Le bocche di fuoco allestite in mezzo alle vigne sono servite sia per dare la caccia ai velivoli, sia per intimorire il nemico lasciandogli credere che i cannoni fossero molti più di quelli di cui, in realtà, si disponeva. Molti, infatti, erano finti. Erano solo delle sagome di cartone, che comunque occupavano tutti i terreni della famiglia.
Nelle storie di guerra quello che non viene mai detto, perché solitamente si vedono solo sparare, è che i cannoni della contraerea sono come una sorta di carta moschicida: catturano tutte le bombe che ha a disposizione il nemico.
Ecco perché alla fine della guerra le vigne della famiglia Balter, oltre a non essere sopravvissute, non potevano più nemmeno essere nell’immediato reimpiantate: sotto i terreni poteva trovarsi un numero imprecisato di bombe inesplose.
Da questo problema, dalla necessità di fare qualcosa, dalla voglia di tornare alla normalità è iniziata la storia moderna della famiglia Balter, che ha origine con il nonno Franco, agronomo di paese (invero Francesco, ma chiamato così solo dall’ufficiale dell’anagrafe civile).
La bonifica dei terreni dalle bombe e il reimpianto dei nuovi vigneti ha richiesto moltissimo tempo. Ciò ha lasciato enormi debiti, che sono stati ripagati dalla famiglia intraprendendo parallelamente altre iniziative imprenditoriali, molto più remunerative nell’immediato della sola coltivazione della vite.
Solo nel 1990 la famiglia Balter ha ritrovato la voglia e lo slancio necessari per ritornare a produrre vino. E così in quell’anno è nata l’Azienda agricola Balter, fondata dal nonno Franco, dal figlio Nicola e con il futuro consegnato nelle mani di Clementina.

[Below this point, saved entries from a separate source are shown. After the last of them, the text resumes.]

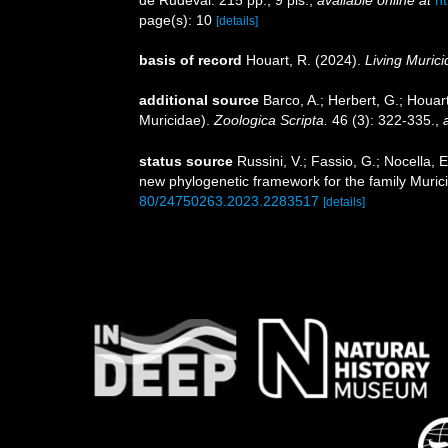
de Rudeval. 215 pp., 9 pls.
,
available online at
ht
page(s): 10
[details]
basis of record
Houart, R. (2024).
Living Muric
additional source
Barco, A.; Herbert, G.; Houar
Muricidae).
Zoologica Scripta.
46 (3): 322-335.
,
status source
Russini, V.; Fassio, G.; Nocella, E
new phylogenetic framework for the family Muri
80/24750263.2023.2283517
[details]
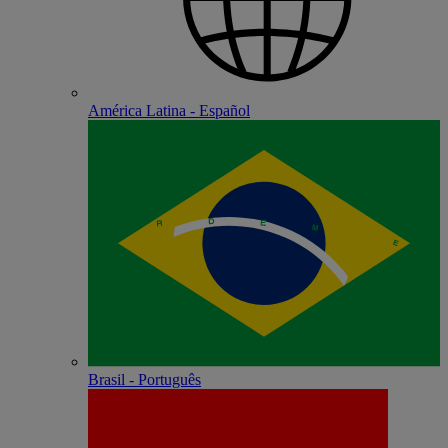
América Latina - Español
Brasil - Português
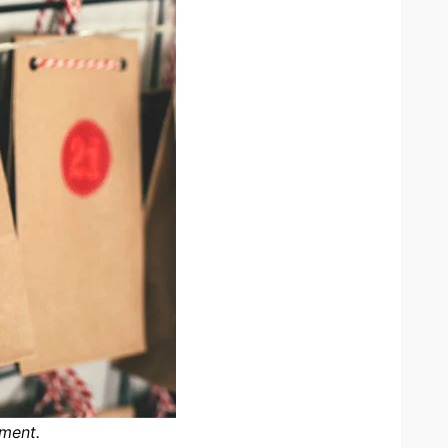
nment.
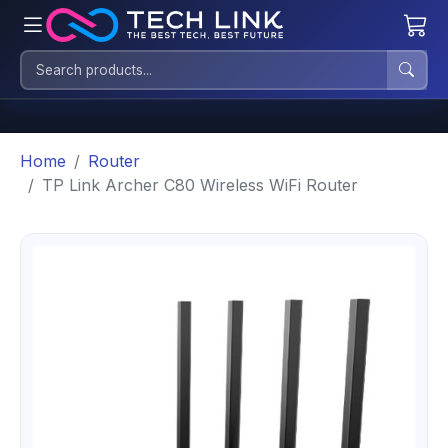
Home
Router
TP Link Archer C80 Wireless WiFi Router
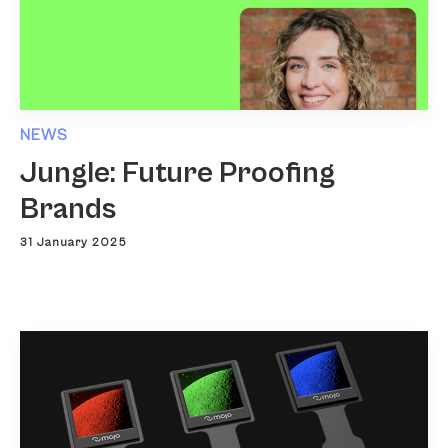
NEWS
Jungle: Future Proofing
Brands
31 January 2025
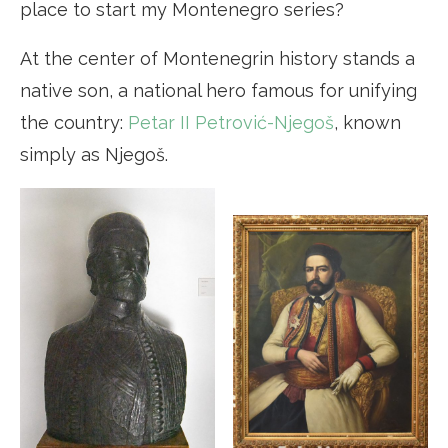
place to start my Montenegro series?
At the center of Montenegrin history stands a
native son, a national hero famous for unifying
the country:
Petar II Petrović-Njegoš
, known
simply as Njegoš.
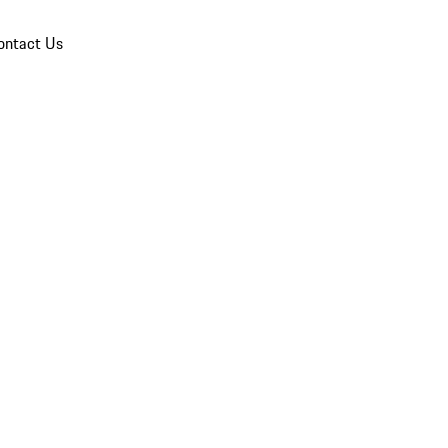
ontact Us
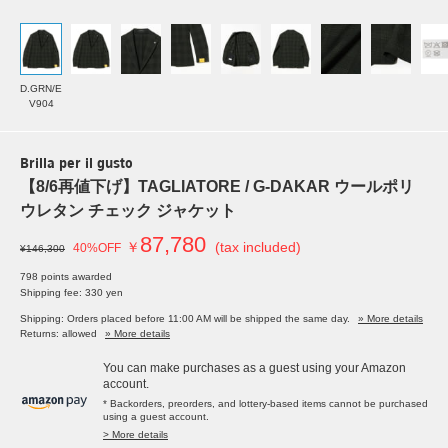
D.GRN/E
V904
Brilla per il gusto
【8/6再値下げ】TAGLIATORE / G-DAKAR ウールポリ
ウレタン チェック ジャケット
87,780
￥
(tax included)
40%OFF
¥146,300
798 points awarded
Shipping fee: 330 yen
Shipping: Orders placed before 11:00 AM will be shipped the same day.
» More details
Returns: allowed
» More details
You can make purchases as a guest using your Amazon
account.
* Backorders, preorders, and lottery-based items cannot be purchased
using a guest account.
> More details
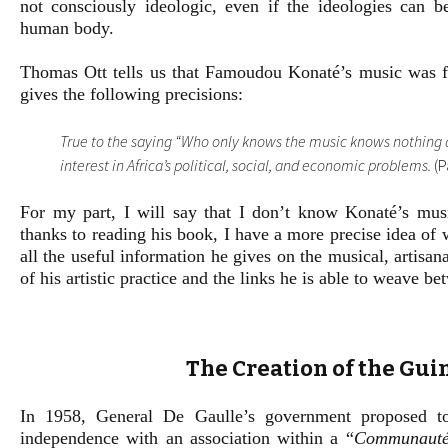
not consciously ideologic, even if the ideologies can b
human body.
Thomas Ott tells us that Famoudou Konaté’s music was fo
gives the following precisions:
True to the saying “Who only knows the music knows nothing a
interest in Africa’s political, social, and economic problems.
(P
For my part, I will say that I don’t know Konaté’s mus
thanks to reading his book, I have a more precise idea of w
all the useful information he gives on the musical, artisana
of his artistic practice and the links he is able to weave b
The Creation of the Gu
In 1958, General De Gaulle’s government proposed to
independence with an association within a “
Communauté 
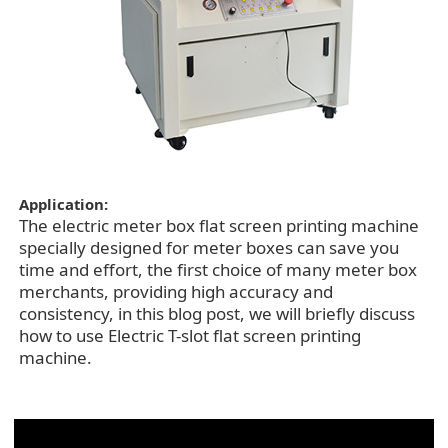
Application:
The electric meter box flat screen printing machine
specially designed for meter boxes can save you
time and effort, the first choice of many meter box
merchants, providing high accuracy and
consistency, in this blog post, we will briefly discuss
how to use Electric T-slot flat screen printing
machine.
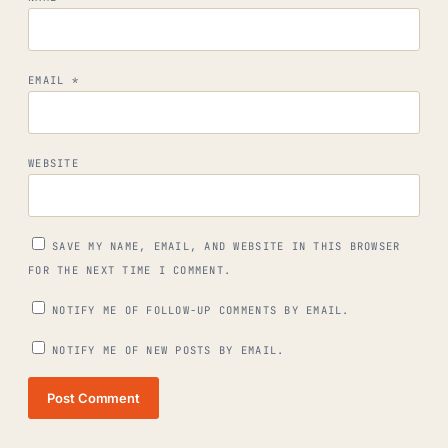
EMAIL
*
WEBSITE
SAVE MY NAME, EMAIL, AND WEBSITE IN THIS BROWSER
FOR THE NEXT TIME I COMMENT.
NOTIFY ME OF FOLLOW-UP COMMENTS BY EMAIL.
NOTIFY ME OF NEW POSTS BY EMAIL.
Post Comment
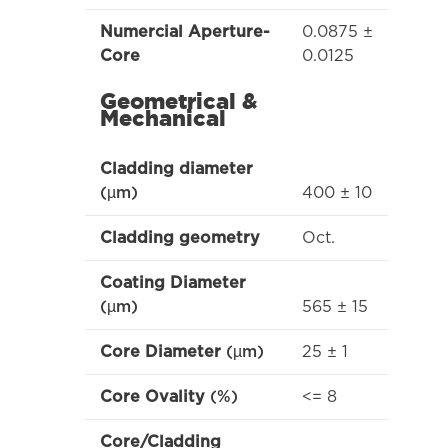
0.0875 ±
Numercial Aperture-
0.0125
Core
Geometrical &
Mechanical
Cladding diameter
400 ± 10
(µm)
Oct.
Cladding geometry
Coating Diameter
565 ± 15
(µm)
25 ± 1
Core Diameter
(µm)
<= 8
Core Ovality
(%)
Core/Cladding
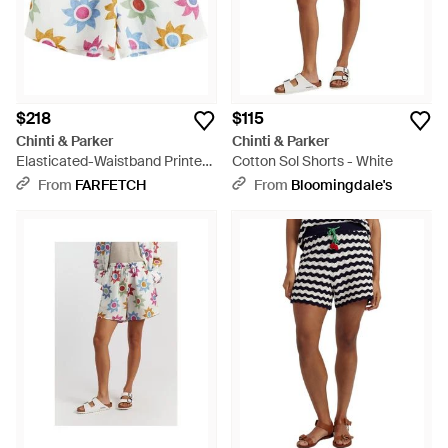
$218
$115
Chinti & Parker
Chinti & Parker
Elasticated-Waistband Printed
Cotton Sol Shorts - White
Shorts - White
From
FARFETCH
From
Bloomingdale's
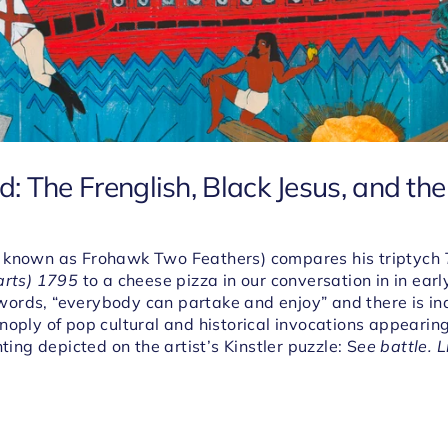
 The Frenglish, Black Jesus, and the 
 known as Frohawk Two Feathers) compares his triptych
arts) 1795
to a cheese pizza in our conversation in in earl
is words, “everybody can partake and enjoy” and there is i
noply of pop cultural and historical invocations appearin
nting depicted on the artist’s Kinstler puzzle: S
ee battle. L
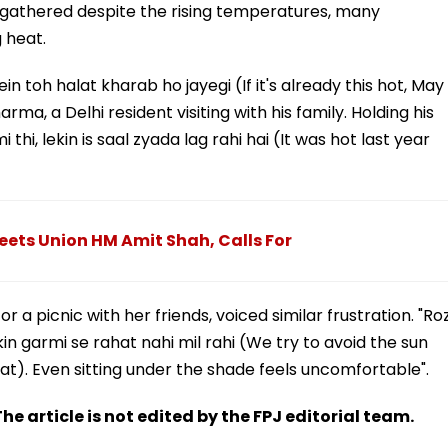
s gathered despite the rising temperatures, many
 heat.
n toh halat kharab ho jayegi (If it's already this hot, May
rma, a Delhi resident visiting with his family. Holding his
 thi, lekin is saal zyada lag rahi hai (It was hot last year
ets Union HM Amit Shah, Calls For
or a picnic with her friends, voiced similar frustration. "Ro
in garmi se rahat nahi mil rahi (We try to avoid the sun
at). Even sitting under the shade feels uncomfortable".
he article is not edited by the FPJ editorial team.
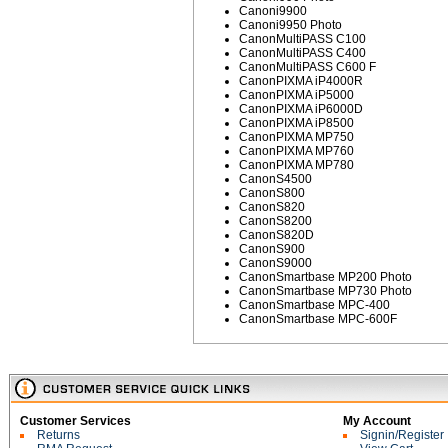
Canoni9900
Canoni9950 Photo
CanonMultiPASS C100
CanonMultiPASS C400
CanonMultiPASS C600 F
CanonPIXMA iP4000R
CanonPIXMA iP5000
CanonPIXMA iP6000D
CanonPIXMA iP8500
CanonPIXMA MP750
CanonPIXMA MP760
CanonPIXMA MP780
CanonS4500
CanonS800
CanonS820
CanonS8200
CanonS820D
CanonS900
CanonS9000
CanonSmartbase MP200 Photo
CanonSmartbase MP730 Photo
CanonSmartbase MPC-400
CanonSmartbase MPC-600F
Customer Services
My Account
Returns
Signin/Register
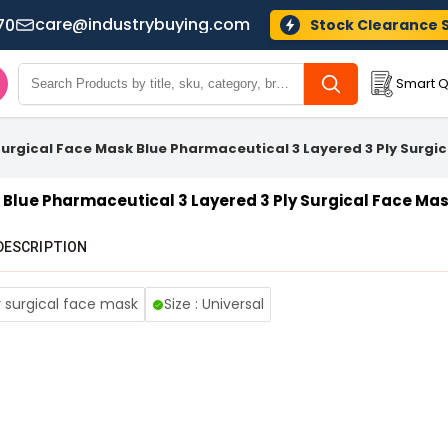
care@industrybuying.com
70
Stock Clearance 
Smart Q
Surgical Face Mask Blue Pharmaceutical 3 Layered 3 Ply Surgi
 Blue Pharmaceutical 3 Layered 3 Ply Surgical Face Ma
DESCRIPTION
y surgical face mask
Size : Universal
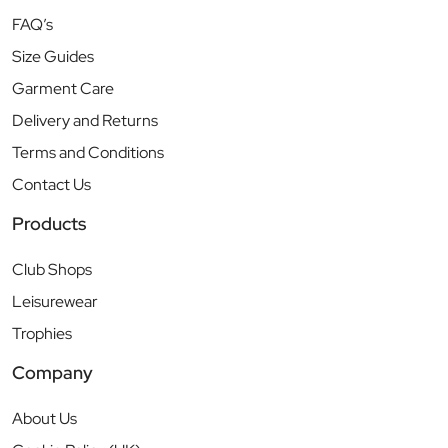
FAQ’s
Size Guides
Garment Care
Delivery and Returns
Terms and Conditions
Contact Us
Products
Club Shops
Leisurewear
Trophies
Company
About Us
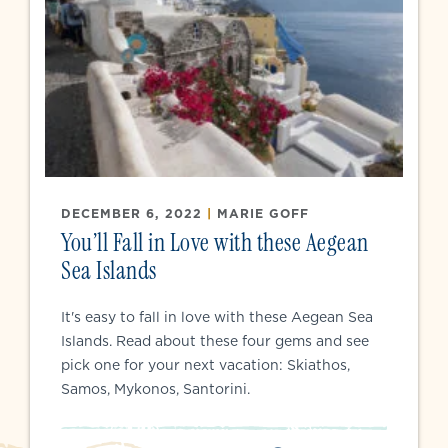
DECEMBER 6, 2022
|
MARIE GOFF
You’ll Fall in Love with these Aegean
Sea Islands
It's easy to fall in love with these Aegean Sea
Islands. Read about these four gems and see
pick one for your next vacation: Skiathos,
Samos, Mykonos, Santorini.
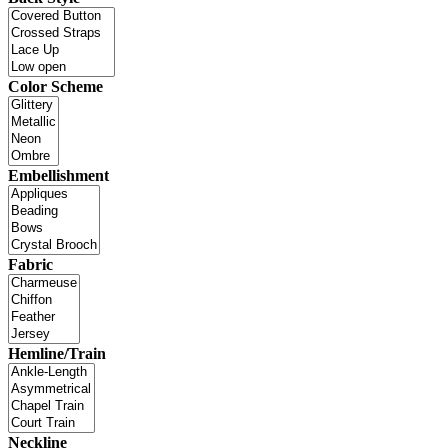
Color Scheme
Embellishment
Fabric
Hemline/Train
Neckline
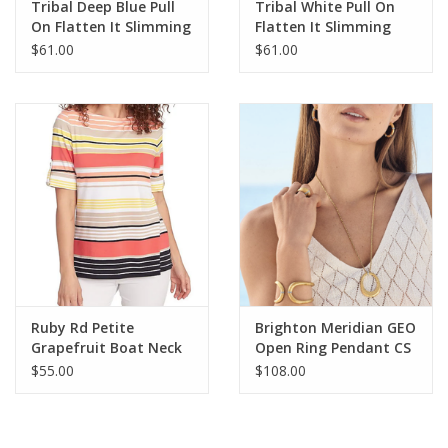
Tribal Deep Blue Pull
Tribal White Pull On
On Flatten It Slimming
Flatten It Slimming
Capri
Capri
$61.00
$61.00
Ruby Rd Petite
Brighton Meridian GEO
Grapefruit Boat Neck
Open Ring Pendant CS
Stripe Border Knit Top
$55.00
$108.00
W/Roll Tab Elbow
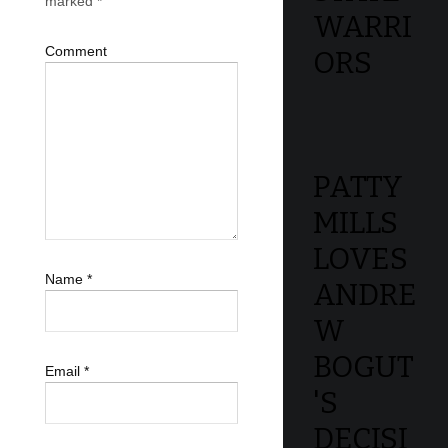
marked
*
WARRI
Comment
ORS
PATTY
MILLS
LOVES
Name
*
ANDRE
W
BOGUT
Email
*
'S
DECISI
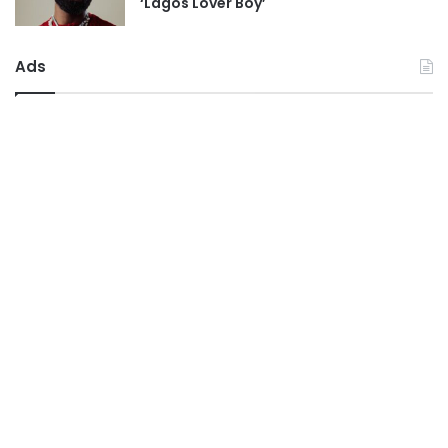
‘Lagos Lover Boy’
Ads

Il loro prodotto base, un Metodo classico Brut, è un esercizio di stile e di eleganza, che si contraddistingue per verticalità, precisione e mineralità. Può essere preso a modello per capire quali caratteristiche debba avere una “bollicina” per essere chiamata degnamente di montagna. La presa di spuma dello Chardonnay che ha fatto acciaio consegna un prodotto esatto, anche nel rapporto qualità prezzo.
Poi, fuori da quei canoni della bellezza, ecco che si scopre lo stile della famiglia Balter, probabilmente scelto in passato, e oggi inconsapevolmente mantenuto, in contrapposizione alle tante tribolazioni patite nel dopoguerra. I loro vini sono una coccola continua e costante per il palato, aiutano la convivialità perché sono facili da bere, aiutano ad asciugare le lacrime perché possono essere consolatori. Non escludono nessuno dalla tavola. Non allontanano le persone. Non fanno distinguo di sorta, sono includenti.
Per originalità nella scelta piace raccontare soprattutto il bel Barbanico (è una crasi tra nomi di Barbara e Nicola), vino rosso nato dalla somma di Lagrein (60%), Merlot e Cabernet Sauvignon. Stupisce in bocca perché non ti aspetti che abbia già addomesticato tutti i tannini, anche se bevuto giovane. È rotondo, non invadente, pronto da bere per chiacchierare del più e del meno.
Stessa sorte e stesso stile si possono ritrovare nella Riserva Balter Metodo Classico. Un giro di legno in parte del vino utilizzato per la presa di spuma, ancora uvaggio Chardonnay, la riserva offre al palato un vino diretto, comprensibile, ampio, coerente con i sentori promessi al naso e poi trovati puntualmente in bocca. È un vino che per ampiezza e complessità può star bene da solo oppure può accompagnare una tavola dall’inizio alla fine.
Da ultimo il congedo dalla cantina, ricavata proprio sotto le vigne. In maniera del tutto irrazionale e ingiustificata (purtroppo non inaspettata) ha fatto venire voglia in chi scrive di “ciccia” (carne) con l’osso alla brace. Così, sebbene non si ami il genere rosato, ha vinto l’idea di accendere un fuoco accompagnato da una magnum del loro vino. In fin dei conti, qualcosa bisognerà pur inventarsi per passare le vacanze di Natale in casa.